# Work request
Could you copy, word for word, everything from the very start of the data down to and including the line that contains "скользкая при мокрых условиях."?

# Stored data

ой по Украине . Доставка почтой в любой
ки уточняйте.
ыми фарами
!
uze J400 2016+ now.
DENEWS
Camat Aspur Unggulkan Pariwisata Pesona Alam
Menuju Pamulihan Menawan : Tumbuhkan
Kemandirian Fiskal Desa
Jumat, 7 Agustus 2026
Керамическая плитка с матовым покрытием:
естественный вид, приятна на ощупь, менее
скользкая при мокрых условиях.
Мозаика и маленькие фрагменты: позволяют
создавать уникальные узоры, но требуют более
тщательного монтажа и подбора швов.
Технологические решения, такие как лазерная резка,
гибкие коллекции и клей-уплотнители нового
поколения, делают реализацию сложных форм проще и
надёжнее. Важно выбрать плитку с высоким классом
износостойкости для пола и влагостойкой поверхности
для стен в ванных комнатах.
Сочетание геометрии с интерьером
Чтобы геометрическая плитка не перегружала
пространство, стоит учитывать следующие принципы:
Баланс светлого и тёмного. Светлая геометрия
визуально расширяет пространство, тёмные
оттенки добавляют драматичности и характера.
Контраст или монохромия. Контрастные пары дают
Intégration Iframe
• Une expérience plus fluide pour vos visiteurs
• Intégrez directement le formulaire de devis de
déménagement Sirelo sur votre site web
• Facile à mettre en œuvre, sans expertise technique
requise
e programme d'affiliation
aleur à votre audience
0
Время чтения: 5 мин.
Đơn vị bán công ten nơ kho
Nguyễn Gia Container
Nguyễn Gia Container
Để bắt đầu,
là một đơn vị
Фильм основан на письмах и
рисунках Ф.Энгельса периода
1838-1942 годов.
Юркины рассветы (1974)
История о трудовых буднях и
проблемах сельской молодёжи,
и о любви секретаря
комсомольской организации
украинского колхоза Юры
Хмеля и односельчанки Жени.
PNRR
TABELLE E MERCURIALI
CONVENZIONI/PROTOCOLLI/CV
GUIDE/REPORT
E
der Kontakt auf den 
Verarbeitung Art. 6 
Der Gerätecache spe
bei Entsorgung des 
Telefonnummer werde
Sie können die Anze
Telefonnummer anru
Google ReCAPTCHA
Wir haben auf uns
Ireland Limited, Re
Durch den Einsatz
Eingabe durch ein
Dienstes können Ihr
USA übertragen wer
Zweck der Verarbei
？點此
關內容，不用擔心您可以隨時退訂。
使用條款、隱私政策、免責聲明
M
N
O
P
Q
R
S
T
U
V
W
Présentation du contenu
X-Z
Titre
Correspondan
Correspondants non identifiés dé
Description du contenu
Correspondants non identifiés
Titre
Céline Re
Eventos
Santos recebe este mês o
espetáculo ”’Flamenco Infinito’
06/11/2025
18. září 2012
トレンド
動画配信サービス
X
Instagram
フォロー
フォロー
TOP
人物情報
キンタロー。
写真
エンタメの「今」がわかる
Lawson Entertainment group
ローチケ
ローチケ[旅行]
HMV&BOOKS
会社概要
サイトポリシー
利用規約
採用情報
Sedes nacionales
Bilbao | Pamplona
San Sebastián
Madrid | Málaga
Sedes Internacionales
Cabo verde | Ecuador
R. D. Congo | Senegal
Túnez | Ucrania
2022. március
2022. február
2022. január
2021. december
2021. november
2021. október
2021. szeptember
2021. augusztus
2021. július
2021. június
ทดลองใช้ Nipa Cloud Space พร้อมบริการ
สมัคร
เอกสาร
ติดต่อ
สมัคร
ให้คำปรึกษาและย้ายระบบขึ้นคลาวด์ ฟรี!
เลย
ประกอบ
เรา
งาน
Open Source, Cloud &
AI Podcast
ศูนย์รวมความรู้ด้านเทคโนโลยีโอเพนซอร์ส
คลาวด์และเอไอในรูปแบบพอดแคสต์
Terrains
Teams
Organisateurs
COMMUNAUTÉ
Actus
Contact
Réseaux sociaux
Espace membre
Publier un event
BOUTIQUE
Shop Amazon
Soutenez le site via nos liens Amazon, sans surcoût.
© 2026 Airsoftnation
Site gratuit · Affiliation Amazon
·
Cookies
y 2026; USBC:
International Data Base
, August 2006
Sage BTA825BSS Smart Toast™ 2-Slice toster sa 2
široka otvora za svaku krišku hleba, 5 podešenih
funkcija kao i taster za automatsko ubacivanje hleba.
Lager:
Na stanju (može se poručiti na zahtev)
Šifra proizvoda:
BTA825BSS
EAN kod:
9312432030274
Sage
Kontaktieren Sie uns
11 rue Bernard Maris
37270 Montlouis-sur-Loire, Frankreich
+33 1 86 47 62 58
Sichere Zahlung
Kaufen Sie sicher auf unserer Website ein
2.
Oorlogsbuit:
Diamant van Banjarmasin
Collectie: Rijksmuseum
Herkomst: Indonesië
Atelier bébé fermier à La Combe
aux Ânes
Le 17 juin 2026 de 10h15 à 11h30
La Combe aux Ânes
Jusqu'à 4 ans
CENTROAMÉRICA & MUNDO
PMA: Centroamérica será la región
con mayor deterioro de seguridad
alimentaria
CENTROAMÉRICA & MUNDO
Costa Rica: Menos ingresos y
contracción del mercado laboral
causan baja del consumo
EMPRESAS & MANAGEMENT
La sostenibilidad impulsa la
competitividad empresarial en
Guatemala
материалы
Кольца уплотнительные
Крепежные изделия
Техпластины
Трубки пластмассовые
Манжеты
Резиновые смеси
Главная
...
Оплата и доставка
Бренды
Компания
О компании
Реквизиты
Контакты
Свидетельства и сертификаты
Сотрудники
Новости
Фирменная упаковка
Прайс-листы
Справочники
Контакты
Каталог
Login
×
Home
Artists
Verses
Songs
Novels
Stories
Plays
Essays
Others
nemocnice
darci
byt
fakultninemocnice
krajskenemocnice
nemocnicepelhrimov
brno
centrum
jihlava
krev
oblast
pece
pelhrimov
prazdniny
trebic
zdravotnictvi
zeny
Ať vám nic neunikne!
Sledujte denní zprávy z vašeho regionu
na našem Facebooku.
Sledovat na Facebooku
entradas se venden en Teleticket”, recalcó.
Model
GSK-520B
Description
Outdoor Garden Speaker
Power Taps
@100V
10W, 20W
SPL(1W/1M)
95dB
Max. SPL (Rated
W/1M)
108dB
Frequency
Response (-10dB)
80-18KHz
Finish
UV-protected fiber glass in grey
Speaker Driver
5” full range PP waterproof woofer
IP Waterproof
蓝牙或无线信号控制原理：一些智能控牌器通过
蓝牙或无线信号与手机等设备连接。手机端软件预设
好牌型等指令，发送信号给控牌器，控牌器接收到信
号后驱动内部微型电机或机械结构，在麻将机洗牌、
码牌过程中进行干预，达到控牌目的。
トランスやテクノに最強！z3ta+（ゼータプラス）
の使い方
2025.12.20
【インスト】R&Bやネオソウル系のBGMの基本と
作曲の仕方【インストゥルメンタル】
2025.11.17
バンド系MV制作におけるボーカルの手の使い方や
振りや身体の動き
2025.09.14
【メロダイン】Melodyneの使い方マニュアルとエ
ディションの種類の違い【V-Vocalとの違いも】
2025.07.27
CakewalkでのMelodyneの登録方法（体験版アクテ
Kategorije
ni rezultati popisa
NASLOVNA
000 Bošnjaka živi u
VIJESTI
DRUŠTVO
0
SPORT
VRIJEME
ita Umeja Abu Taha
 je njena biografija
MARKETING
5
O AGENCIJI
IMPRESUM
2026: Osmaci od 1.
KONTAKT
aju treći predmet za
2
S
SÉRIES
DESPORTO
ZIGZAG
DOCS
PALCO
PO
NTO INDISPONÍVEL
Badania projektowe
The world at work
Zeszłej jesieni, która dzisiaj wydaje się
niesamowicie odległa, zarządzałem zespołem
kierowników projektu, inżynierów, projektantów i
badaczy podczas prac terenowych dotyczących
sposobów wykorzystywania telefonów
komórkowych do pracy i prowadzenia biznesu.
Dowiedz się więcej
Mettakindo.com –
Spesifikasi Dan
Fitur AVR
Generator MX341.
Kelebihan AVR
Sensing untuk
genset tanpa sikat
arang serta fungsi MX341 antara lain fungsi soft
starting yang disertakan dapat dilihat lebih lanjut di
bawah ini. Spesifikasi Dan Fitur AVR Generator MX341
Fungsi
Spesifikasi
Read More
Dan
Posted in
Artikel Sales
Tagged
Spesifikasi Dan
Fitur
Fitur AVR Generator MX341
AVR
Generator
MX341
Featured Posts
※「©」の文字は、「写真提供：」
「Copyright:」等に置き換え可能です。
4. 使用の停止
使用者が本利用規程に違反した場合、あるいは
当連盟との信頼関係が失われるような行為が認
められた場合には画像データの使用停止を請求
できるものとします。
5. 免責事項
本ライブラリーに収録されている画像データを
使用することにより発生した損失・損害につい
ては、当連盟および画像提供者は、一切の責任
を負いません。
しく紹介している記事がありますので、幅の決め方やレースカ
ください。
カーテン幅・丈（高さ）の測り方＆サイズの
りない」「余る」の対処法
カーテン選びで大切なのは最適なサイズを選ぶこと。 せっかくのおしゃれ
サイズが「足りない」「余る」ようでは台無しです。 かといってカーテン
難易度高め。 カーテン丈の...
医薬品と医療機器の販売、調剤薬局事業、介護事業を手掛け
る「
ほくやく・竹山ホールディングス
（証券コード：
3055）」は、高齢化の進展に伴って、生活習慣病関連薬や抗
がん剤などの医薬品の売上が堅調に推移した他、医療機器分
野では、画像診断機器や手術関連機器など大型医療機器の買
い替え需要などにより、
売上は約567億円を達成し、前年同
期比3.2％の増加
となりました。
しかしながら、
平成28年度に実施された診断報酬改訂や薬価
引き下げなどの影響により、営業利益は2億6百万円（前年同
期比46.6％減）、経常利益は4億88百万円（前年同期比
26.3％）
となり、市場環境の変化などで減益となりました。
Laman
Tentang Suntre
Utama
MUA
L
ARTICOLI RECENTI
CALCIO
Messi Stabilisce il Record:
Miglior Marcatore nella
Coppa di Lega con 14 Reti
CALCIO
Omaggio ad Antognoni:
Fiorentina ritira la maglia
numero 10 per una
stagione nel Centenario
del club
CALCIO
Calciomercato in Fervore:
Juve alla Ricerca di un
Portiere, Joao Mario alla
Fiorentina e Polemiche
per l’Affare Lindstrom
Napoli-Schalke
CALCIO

# Answer for this exercise
ой по Украине . Доставка почтой в любой
ки уточняйте.
ыми фарами
!
uze J400 2016+ now.
DENEWS
Camat Aspur Unggulkan Pariwisata Pesona Alam
Menuju Pamulihan Menawan : Tumbuhkan
Kemandirian Fiskal Desa
Jumat, 7 Agustus 2026
Керамическая плитка с матовым покрытием:
естественный вид, приятна на ощупь, менее
скользкая при мокрых условиях.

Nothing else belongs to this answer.